INSTRUÇÕES |
1 - Reproduza sem alterações todas as linhas da listagem de seres vivos, deixando as imagens de fora da resposta.
2 - Escreva a continuação do texto sobre compreensão intuitiva e lembrança, começando logo após a última frase apresentada.
··· TEXTO DA PÁGINA ···
E quanto a uma compreensão intuitiva da impermanência, da vacuidade, da compaixão ou da bodhichitta? O que é isso? Poderíamos também falar em termos de experiência prévia em vidas passadas para explicar por que a compreensão de algumas coisas nos vem com muita facilidade. Tsenzhab Serkong Rinpoche, meu professor, foi um dos professores de Sua Santidade o Dalai Lama. Ele esteve envolvido com a educação de Sua Santidade quando criança. Certa vez, ele me disse: "Com Sua Santidade, não importava o assunto, bastava explicar uma vez e ele entendia e se lembrava. Eu ou os outros professores não precisávamos explicar mais nada. Era como se estivéssemos apenas fazendo com que ele lembrasse o que já sabia".

Esse não é um fenômeno tão misterioso. Não sei se você já passou por algo semelhante a isso, mas eu passei. Estudei chinês intensamente quando era adolescente e jovem adulto e me tornei bastante fluente, mas não usei ativamente o idioma na maior parte de minha vida adulta. Agora, não sei automaticamente a palavra chinesa para muitas coisas; não consigo me lembrar dela. Entretanto, quando alguém me diz como algo se chama em chinês, a palavra chinesa para designar algo, então, “Ah, sim, eu sei” e me lembro. Eu só preciso ser lembrado. É mais ou menos assim. Encontramos uma pessoa que não vemos há muitos anos e não a reconhecemos. Ela nos diz quem é e então: “Ah, sim, agora eu me lembro quem você é”. Todos nós com certeza já passamos por isso.
··· SEÇÃO DE DADOS ···
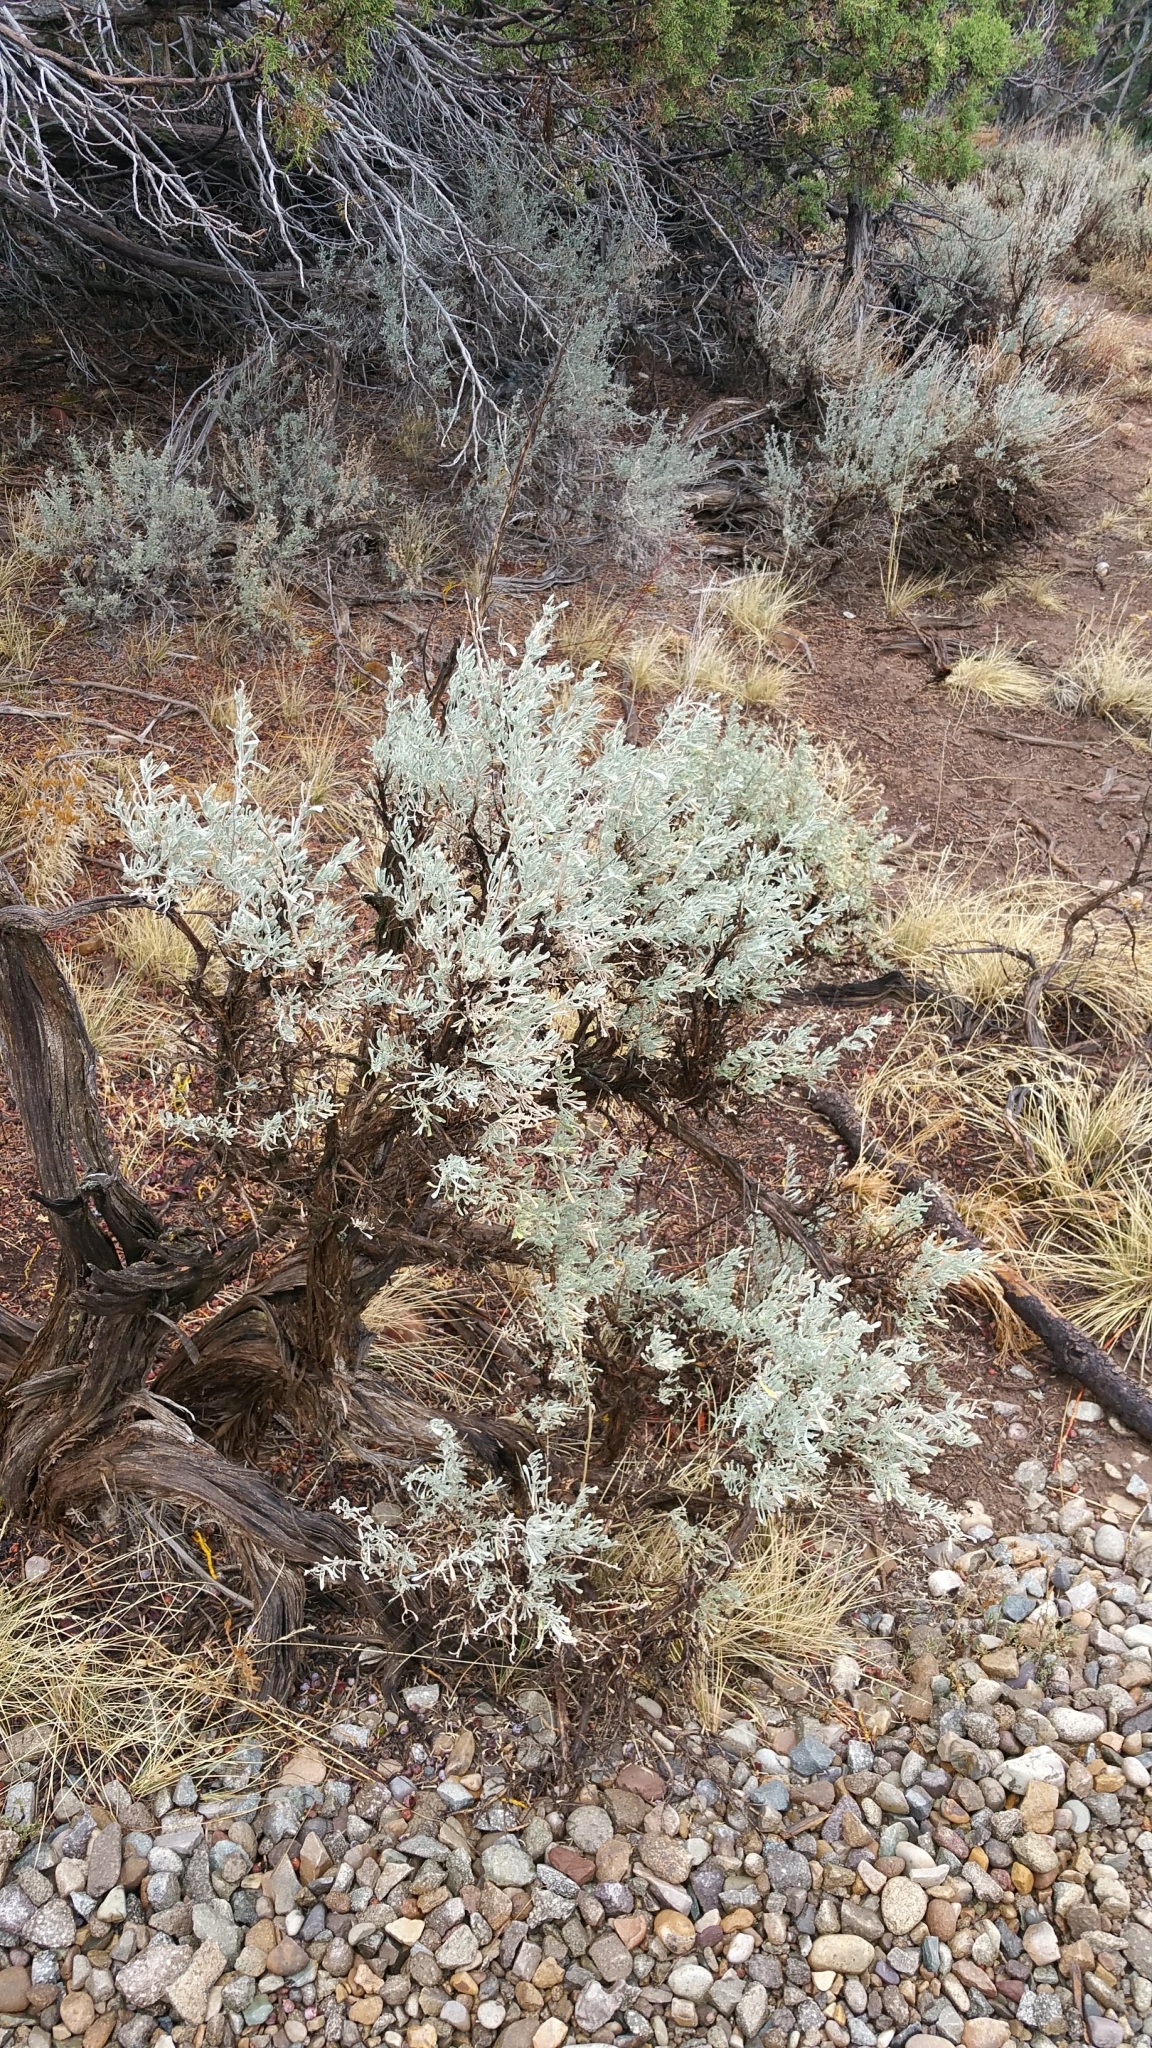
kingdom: Plantae
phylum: Tracheophyta
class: Magnoliopsida
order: Asterales
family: Asteraceae
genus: Artemisia
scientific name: Artemisia tridentata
···
RESPOSTAS POR TAREFA |
1 -
kingdom: Plantae
phylum: Tracheophyta
class: Magnoliopsida
order: Asterales
family: Asteraceae
genus: Artemisia
scientific name: Artemisia tridentata

2 -
A Confiabilidade da Compreensão Intelectual e Intuitiva

Examinamos algumas das maneiras pelas quais obtemos uma compreensão intelectual e intuitiva. Agora, temos de examinar a confiabilidade de cada uma delas. Algumas pessoas criticam a compreensão intuitiva e dizem que é apenas adivinhação, enquanto outras criticam a compreensão intelectual, dizem que não é de fato uma compreensão. Quando as pessoas criticam a compreensão intuitiva, não acho que estejam questionando o fato de saberem intuitivamente como dirigir seu carro novo. A discussão está mais voltada para a compreensão de questões filosóficas, como a compreensão da impermanência ou da vacuidade. Então, o que é mais confiável, uma compreensão intuitiva da impermanência ou uma compreensão intelectual dela? Ou nenhuma das duas é confiável? Vamos analisar.

Quais são os parâmetros que as pessoas usam, consciente ou inconscientemente, para julgar a validade e a confiabilidade da compreensão intelectual e intuitiva? Acredito que, na maioria dos casos, as variáveis são aquelas que temos discutido para distinguir entre conhecer, apreender e compreender algo. Para evitar confusão sobre essas distinções, vamos chamar uma compreensão intelectual de algo de “uma assimilação intelectual de algo” e uma compreensão intuitiva de algo de “uma assimilação intuitiva de algo”. “Assimilação” ('dzin-pa) é o ato de captar cognitivamente um objeto.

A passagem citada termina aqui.